Zorgplicht assurantietussenpersoon
Het uitgangspunt is dat de assurantietussenpersoon tegenover zijn opdrachtgever de zorg dient te betrachten die van een redelijk bekwaam en redelijk handelend beroepsgenoot mag worden verwacht (HR 10 januari 2003, NJ 2003/375). Over de reikwijdte van die zorgplicht is onder meer in een arrest van het Hof Den Haag (d.d. 7 oktober 2014, kort gezegd bepaald dat van de assurantietussenpersoon mag worden verwacht dat hij zijn opdrachtgever expliciet wijst op een belangrijke polisvoorwaarde en de gevolgen van niet-naleving hiervan (in die zaak ging het om dekkingsuitsluiting van diefstal nu de auto niet voorzien was van een goedgekeurd anti-diefstalsysteem). Volgens het Hof is de assurantietussenpersoon dus méér dan een “doorgeefluik”.
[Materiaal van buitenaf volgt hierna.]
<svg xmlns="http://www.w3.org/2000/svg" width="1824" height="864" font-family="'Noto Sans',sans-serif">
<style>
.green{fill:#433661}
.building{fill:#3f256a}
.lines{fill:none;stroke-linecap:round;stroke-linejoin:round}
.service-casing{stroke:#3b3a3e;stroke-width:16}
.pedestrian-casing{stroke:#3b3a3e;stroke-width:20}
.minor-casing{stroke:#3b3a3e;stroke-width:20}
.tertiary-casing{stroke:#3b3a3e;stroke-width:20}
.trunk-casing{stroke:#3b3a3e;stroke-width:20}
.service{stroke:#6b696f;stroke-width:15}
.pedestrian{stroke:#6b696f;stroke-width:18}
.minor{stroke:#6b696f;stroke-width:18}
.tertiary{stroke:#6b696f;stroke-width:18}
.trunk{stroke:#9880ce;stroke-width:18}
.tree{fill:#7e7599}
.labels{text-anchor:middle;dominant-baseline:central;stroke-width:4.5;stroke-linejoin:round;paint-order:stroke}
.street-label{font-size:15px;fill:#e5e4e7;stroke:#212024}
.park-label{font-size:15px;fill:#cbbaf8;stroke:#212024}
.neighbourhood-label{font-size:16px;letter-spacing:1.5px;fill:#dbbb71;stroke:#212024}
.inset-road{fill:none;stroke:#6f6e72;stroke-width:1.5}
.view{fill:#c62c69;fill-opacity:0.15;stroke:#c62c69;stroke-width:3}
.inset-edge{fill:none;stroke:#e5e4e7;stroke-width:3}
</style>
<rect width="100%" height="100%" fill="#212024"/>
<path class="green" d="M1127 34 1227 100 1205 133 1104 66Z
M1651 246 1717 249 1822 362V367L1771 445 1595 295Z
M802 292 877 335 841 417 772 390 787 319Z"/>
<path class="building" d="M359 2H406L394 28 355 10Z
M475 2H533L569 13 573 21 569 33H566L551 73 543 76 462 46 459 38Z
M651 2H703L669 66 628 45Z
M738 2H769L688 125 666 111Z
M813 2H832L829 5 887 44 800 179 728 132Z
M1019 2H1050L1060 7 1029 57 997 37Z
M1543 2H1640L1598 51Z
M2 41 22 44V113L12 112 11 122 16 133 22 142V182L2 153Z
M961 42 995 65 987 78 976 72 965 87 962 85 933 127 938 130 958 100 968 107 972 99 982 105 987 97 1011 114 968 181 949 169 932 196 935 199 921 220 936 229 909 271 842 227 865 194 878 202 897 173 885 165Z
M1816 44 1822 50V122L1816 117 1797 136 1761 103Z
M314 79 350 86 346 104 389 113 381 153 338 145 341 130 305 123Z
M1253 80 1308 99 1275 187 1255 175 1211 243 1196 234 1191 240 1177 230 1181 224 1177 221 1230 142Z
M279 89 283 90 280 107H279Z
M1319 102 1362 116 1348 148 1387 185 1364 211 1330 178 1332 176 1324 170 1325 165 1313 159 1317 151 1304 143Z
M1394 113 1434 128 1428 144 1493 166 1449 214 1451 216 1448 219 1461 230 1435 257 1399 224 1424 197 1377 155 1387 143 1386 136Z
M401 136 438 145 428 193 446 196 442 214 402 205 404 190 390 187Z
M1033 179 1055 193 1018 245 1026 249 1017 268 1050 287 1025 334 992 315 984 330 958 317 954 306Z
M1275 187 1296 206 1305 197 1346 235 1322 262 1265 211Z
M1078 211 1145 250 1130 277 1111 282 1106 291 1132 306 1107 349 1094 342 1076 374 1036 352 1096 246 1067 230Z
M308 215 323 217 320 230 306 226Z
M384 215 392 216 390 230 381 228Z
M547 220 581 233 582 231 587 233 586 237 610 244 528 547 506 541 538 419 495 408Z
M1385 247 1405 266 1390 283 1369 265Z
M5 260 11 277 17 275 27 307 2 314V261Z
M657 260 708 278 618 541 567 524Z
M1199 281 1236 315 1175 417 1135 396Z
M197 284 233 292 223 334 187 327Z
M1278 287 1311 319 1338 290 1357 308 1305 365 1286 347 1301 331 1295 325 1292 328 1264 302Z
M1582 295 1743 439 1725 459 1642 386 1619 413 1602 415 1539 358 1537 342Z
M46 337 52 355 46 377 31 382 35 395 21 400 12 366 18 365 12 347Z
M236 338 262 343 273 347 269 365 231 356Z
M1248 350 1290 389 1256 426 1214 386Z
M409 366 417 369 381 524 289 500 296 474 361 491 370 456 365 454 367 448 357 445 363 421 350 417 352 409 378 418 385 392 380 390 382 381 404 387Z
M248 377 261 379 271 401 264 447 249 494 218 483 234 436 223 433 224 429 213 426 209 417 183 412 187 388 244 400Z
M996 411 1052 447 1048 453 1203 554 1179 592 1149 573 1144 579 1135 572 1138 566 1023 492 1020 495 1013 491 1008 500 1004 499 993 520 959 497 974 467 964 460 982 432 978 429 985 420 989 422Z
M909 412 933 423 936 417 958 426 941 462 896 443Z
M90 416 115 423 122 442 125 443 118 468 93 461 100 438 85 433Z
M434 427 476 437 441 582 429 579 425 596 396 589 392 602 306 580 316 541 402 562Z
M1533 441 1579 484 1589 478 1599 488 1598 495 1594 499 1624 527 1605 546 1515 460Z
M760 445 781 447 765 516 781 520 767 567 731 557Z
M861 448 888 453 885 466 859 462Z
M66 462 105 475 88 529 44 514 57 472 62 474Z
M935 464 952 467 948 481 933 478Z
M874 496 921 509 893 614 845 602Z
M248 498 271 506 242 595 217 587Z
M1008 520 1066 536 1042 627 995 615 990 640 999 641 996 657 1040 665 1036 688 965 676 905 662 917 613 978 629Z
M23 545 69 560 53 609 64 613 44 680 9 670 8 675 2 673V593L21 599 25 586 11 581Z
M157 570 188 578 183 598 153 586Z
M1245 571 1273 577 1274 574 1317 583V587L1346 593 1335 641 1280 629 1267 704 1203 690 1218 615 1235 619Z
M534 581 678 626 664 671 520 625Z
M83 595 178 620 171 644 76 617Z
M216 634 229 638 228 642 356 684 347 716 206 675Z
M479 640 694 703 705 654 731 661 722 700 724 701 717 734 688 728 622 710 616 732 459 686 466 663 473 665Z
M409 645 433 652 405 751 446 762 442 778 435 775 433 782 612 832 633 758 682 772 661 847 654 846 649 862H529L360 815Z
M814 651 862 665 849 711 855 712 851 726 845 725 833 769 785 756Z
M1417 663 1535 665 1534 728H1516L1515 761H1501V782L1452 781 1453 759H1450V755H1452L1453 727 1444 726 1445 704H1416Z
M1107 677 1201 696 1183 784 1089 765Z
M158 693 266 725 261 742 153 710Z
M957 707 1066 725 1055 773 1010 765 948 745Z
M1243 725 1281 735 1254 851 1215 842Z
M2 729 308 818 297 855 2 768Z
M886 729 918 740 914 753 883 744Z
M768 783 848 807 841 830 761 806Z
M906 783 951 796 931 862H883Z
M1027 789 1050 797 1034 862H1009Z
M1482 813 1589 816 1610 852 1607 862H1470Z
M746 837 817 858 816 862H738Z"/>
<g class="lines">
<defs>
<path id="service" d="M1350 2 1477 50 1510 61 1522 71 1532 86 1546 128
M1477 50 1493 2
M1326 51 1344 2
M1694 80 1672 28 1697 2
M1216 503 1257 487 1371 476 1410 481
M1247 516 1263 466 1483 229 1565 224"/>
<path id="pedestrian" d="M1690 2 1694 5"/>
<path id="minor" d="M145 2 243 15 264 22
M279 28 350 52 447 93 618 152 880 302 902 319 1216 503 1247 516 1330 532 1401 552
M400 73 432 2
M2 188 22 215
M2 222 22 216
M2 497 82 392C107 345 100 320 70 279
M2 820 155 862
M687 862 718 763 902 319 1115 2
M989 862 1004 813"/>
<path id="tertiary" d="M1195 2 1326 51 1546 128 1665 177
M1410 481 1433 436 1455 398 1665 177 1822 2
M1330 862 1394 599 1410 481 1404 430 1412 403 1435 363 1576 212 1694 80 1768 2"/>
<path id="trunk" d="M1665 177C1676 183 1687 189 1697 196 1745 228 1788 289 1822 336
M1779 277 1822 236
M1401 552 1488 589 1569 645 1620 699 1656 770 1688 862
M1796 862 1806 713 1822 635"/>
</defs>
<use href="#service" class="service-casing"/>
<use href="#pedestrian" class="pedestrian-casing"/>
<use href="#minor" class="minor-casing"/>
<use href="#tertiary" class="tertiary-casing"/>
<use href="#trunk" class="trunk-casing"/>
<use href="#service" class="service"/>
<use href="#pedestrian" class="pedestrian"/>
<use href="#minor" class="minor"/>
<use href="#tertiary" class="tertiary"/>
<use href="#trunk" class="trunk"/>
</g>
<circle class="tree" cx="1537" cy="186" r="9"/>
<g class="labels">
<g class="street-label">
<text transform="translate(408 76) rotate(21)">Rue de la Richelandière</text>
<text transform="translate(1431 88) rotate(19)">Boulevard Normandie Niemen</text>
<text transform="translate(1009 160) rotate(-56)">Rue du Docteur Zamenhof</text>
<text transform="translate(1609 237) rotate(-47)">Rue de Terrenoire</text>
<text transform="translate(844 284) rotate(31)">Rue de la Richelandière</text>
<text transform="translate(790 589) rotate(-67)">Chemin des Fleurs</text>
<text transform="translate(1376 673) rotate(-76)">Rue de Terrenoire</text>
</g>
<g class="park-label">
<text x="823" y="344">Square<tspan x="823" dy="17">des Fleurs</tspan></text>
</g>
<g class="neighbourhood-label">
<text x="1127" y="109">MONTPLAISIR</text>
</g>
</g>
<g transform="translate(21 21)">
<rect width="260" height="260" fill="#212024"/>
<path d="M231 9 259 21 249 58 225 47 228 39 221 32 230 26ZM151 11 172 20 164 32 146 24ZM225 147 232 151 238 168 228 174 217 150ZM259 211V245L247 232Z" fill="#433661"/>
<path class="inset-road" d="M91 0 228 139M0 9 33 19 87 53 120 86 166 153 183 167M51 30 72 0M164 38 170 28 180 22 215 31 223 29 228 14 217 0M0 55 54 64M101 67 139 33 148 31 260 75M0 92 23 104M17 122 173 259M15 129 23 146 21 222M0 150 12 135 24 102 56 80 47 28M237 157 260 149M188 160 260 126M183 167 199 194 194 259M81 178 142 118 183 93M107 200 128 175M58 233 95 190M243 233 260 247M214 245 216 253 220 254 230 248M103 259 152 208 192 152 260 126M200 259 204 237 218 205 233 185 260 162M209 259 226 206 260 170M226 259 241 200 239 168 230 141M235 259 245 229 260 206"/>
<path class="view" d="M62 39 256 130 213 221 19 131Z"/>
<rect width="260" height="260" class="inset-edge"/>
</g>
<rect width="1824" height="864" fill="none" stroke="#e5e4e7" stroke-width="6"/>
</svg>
Verzwijging verzekeringnemer voorkomen
Dat de assurantietussenpersoon meer is dan een doorgeefluik blijkt ook uit het onlangs door de Hoge Raad gewezen arrest van 26 februari 2016 In dit arrest bepaalt de Hoge Raad kort gezegd dat de zorgplicht van de assurantietussenpersoon met zich mee brengt dat hij aan de verzekeraar voldoende inlichtingen geeft om deze er vervolgens van de weerhouden een beroep te doen op artikel 7:928 BW (mededelingsplicht verzekeringnemer). Dit betekent dat op de assurantietussenpersoon een zorgplicht rust om verzwijging door verzekeringnemer te voorkomen.
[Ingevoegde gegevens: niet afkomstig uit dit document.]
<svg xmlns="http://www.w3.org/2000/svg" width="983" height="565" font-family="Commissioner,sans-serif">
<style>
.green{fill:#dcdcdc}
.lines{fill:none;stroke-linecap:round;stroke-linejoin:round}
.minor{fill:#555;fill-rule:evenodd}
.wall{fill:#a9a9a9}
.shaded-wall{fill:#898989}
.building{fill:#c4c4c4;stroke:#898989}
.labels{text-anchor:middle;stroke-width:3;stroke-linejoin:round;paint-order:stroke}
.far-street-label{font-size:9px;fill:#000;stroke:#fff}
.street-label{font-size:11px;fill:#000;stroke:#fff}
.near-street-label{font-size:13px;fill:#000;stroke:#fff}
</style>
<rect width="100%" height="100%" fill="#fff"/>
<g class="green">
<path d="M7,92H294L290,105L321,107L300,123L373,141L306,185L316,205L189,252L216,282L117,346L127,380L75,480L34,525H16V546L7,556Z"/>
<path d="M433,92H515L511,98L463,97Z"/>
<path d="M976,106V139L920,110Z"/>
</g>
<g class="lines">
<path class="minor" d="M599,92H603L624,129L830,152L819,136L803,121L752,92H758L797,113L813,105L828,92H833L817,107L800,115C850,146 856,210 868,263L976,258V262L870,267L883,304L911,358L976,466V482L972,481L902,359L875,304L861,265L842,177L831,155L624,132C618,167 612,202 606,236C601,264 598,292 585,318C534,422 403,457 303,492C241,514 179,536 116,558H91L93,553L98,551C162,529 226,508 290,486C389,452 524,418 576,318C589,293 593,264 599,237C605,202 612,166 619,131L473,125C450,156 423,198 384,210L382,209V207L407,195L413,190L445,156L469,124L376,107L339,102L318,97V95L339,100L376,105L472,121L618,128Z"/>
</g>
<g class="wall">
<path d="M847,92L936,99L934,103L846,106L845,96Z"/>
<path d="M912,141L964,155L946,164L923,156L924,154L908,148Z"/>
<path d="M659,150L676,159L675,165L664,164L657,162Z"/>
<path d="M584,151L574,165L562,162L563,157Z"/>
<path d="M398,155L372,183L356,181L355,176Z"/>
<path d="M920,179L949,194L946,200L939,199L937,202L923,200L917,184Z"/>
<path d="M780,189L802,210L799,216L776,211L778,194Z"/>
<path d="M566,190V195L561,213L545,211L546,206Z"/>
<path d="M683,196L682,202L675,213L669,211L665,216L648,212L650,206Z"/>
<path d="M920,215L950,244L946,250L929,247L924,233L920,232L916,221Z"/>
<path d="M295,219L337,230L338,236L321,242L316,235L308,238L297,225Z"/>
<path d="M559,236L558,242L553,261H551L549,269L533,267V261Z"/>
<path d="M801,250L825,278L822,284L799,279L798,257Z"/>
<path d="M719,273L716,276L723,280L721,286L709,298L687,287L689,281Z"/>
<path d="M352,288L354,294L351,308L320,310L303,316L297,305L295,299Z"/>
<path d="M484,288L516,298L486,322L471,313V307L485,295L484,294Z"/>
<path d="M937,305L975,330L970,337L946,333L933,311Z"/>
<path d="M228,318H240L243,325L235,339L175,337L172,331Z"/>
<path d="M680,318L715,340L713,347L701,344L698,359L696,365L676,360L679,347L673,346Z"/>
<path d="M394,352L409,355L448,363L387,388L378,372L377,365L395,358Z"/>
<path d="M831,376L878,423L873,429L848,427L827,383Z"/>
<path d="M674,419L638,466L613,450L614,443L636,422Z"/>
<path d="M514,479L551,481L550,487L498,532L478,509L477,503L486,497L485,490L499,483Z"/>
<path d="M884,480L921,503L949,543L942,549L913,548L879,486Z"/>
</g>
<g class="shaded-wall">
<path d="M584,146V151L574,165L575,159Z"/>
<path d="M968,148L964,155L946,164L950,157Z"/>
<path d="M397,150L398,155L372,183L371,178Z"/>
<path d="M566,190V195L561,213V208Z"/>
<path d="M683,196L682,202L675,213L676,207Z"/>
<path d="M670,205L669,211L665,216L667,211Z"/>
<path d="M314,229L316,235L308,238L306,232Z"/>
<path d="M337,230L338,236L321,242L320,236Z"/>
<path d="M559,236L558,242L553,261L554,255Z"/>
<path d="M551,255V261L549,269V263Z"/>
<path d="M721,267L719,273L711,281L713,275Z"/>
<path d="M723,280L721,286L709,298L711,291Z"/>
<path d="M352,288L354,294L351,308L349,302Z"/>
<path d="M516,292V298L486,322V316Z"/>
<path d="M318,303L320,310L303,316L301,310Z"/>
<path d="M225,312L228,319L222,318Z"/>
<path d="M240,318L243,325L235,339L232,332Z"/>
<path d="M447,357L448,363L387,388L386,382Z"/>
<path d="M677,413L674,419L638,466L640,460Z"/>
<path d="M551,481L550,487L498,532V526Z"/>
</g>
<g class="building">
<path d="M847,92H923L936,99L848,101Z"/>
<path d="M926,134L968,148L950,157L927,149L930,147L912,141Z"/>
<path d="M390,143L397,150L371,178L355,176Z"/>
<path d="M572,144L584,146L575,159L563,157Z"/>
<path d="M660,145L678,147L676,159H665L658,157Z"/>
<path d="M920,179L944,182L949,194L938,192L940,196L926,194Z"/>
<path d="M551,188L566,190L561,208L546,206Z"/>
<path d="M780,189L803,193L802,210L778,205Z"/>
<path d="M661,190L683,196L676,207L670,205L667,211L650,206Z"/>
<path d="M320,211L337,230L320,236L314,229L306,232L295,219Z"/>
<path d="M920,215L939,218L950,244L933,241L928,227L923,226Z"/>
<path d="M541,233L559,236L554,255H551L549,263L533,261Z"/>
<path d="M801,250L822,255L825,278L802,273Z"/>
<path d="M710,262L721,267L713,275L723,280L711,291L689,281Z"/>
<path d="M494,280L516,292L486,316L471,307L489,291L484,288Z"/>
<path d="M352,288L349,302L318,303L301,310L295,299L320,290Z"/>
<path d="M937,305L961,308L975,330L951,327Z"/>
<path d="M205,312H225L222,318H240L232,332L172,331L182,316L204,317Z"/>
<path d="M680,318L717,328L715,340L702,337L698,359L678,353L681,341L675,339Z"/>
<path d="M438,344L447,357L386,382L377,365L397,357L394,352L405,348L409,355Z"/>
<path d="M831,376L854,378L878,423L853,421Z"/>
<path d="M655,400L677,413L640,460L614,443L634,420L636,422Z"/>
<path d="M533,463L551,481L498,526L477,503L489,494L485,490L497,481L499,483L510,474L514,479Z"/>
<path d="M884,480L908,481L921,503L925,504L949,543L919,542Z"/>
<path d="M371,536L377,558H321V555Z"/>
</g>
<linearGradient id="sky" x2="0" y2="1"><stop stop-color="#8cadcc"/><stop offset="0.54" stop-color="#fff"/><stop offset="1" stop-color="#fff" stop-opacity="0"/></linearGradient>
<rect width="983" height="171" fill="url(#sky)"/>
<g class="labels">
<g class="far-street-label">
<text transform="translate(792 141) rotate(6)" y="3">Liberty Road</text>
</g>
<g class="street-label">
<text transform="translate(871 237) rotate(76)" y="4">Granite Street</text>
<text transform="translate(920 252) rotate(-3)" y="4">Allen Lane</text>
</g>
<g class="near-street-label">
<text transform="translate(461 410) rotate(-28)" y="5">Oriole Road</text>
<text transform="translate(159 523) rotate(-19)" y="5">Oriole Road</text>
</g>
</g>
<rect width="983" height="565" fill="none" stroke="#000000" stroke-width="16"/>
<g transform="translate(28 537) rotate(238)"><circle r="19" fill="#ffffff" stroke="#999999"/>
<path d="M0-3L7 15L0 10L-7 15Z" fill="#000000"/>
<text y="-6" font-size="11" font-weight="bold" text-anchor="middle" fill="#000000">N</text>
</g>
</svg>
Waar ging het in deze zaak om?
De verzekeringnemer was verzekerd bij RVS Schadeverzekering. RVS heeft naar aanleiding van een schadeclaim van de verzekeringnemer een onderzoek ingesteld en concludeerde dat de verzekeringnemer een onjuiste voorstelling van zaken had gegeven. RVS heeft de verzekeringsovereenkomst danook beëindigd. De verzekeringnemer heeft zich vervolgens gewend tot een assurantietussenpersoon en sloot via hem verzekeringen af bij Aegon. Bij het afsluiten van deze verzekeringen moest de verzekeringnemer een aanvraagformulier invullen. Dit aanvraagformulier bevat onder meer de vraag of er met betrekking tot het te verzekeren risico en de belanghebbende bij de verzekeringen feiten te melden zijn die voor het beoordelen van de aanvraag van belang zijn. Verzekeringnemer heeft hier niets ingevuld.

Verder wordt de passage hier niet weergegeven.